Bahkan, menurut dia, persiapannya ke Paris jauh lebih matang dibandingkan sebelum Paralimpiade Tokyo saat pandemi Covid-19 masih menghantui. Dalam beberapa kejuaraan, Yogo mengukir catatan waktu impresif sehingga membuatnya percaya diri.
Tampaknya penggemar utak-atik sepeda motor itu memang memiliki ”hoki” di Paris. Yogo meraih perak sekaligus membukukan catatan waktu terbaik 11,27 detik pada Kejuaraan Dunia Para Atletik di Paris tahun 2023 yang tercatat sebagai rekor Asia. Itu adalah catatan waktu terbaik Yogo sebelum dipecahkan oleh dirinya sendiri di Paralimpiade Paris.
Sebelumnya, Yogo membuktikan sebagai ”raja” sprinter difabel Asia karena meraup tiga emas dalam Asian Para Games Hangzhou 2022 yang digelar tahun 2023 dari nomor lari 100 m, 200 m, dan 400 m klasifikasi T37. Di Hangzhou pula, Yogo mengukir rekor Asian Para Games setelah finis tercepat dengan waktu 11,35 detik di nomor 100 m.
Yogo mengawali langkahnya sebagai atlet sejak duduk bangku sekolah menengah pertama. Awalnya dia mewakili Jawa Tengah dalam ajang Pekan Paralimpiade Nasional (Peparnas) Jabar 2016 hingga kemudian menjadi atlet kaliber internasional dengan meraih dua medali emas di ASEAN Para Games Kuala Lumpur 2017. Namanya kian berkibar setelah meraih dua medali emas Asian Para Games 2018 di Jakarta.
Tugas Yogo di Paris belum selesai. Dia masih akan berlomba di nomor 200 meter klasifikasi T37. Targetnya tidak untuk meraih medali, tetapi cukup masuk final.
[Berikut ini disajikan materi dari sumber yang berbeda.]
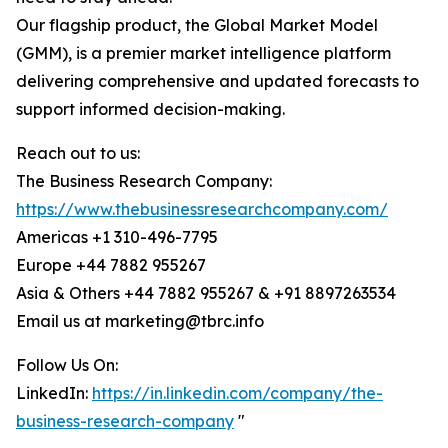
Our flagship product, the Global Market Model
(GMM), is a premier market intelligence platform
delivering comprehensive and updated forecasts to
support informed decision-making.
Reach out to us:
The Business Research Company:
https://www.thebusinessresearchcompany.com/
Americas +1 310-496-7795
Europe +44 7882 955267
Asia & Others +44 7882 955267 & +91 8897263534
Email us at marketing@tbrc.info
Follow Us On:
LinkedIn:
https://in.linkedin.com/company/the-
business-research-company
"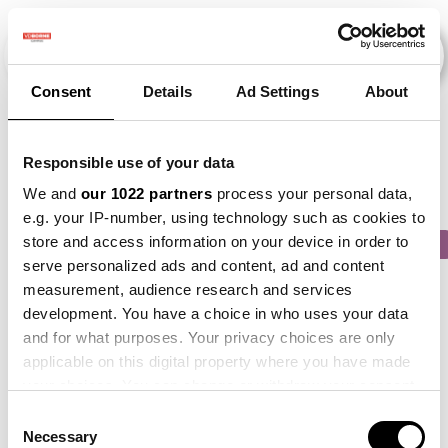
Consent
Details
Ad Settings
About
Veranstaltungen
Responsible use of your data
We and
our 1022 partners
process your personal data,
e.g. your IP-number, using technology such as cookies to
store and access information on your device in order to
2015
×
2018
×
2019
×
2021
×
2024
×
serve personalized ads and content, ad and content
measurement, audience research and services
development. You have a choice in who uses your data
and for what purposes. Your privacy choices are only
applicable on this digital property where you have made
your choices. You can change or withdraw your consent
any time from the Cookie Declaration or by clicking on
Consent
the Privacy trigger icon.
Necessary
Selection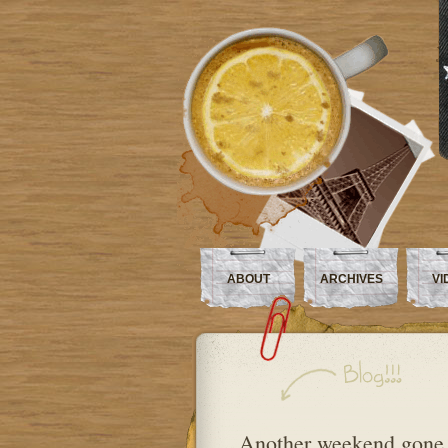
ABOUT
ARCHIVES
VI
Another weekend gon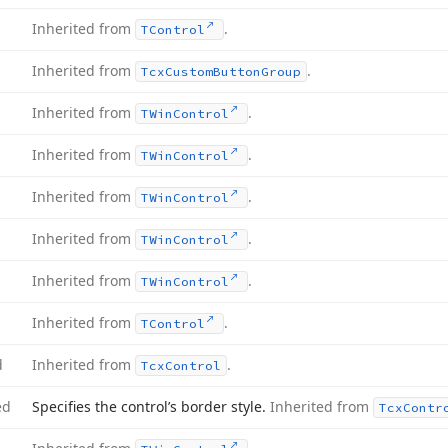
Inherited from
.
TControl
Inherited from
.
Tcx
Custom
Button
Group
Inherited from
.
TWin
Control
Inherited from
.
TWin
Control
Inherited from
.
TWin
Control
Inherited from
.
TWin
Control
Inherited from
.
TWin
Control
Inherited from
.
TControl
d
Inherited from
.
Tcx
Control
ed
Specifies the control’s border style.
Inherited from
Tcx
Contr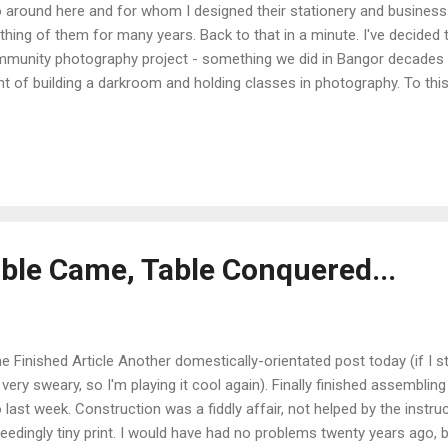
 around here and for whom I designed their stationery and business 
thing of them for many years. Back to that in a minute. I've decided t
munity photography project - something we did in Bangor decades a
nt of building a darkroom and holding classes in photography. To this 
e no idea how any of this really works, so it's a bit of a shot in the 
it, all the better. As I'm tied up with the cottage renovations at the m
h the project in the New Year, probably early spring. I've decided that it
tact Photography as the phrase kind of encapsulates the community
one who reads this blog knows, I love the crossover between the an.
able Came, Table Conquered...
 Finished Article Another domestically-orientated post today (if I star
 very sweary, so I'm playing it cool again). Finally finished assemblin
 last week. Construction was a fiddly affair, not helped by the instruc
eedingly tiny print. I would have had no problems twenty years ago,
Keterbatasan fisik tidak membatasi Yogo. Bahkan dia bisa meraih mimpinya melampaui orang yang tidak memiliki keterbatasan fisik. ”Tetap semangat mencapai cita-cita, jangan pernah lelah meraih mimpi,” ujar Yogo di depan Stadion Stade de France, dengan medali perak Paralimpiade Paris tergantung di lehernya.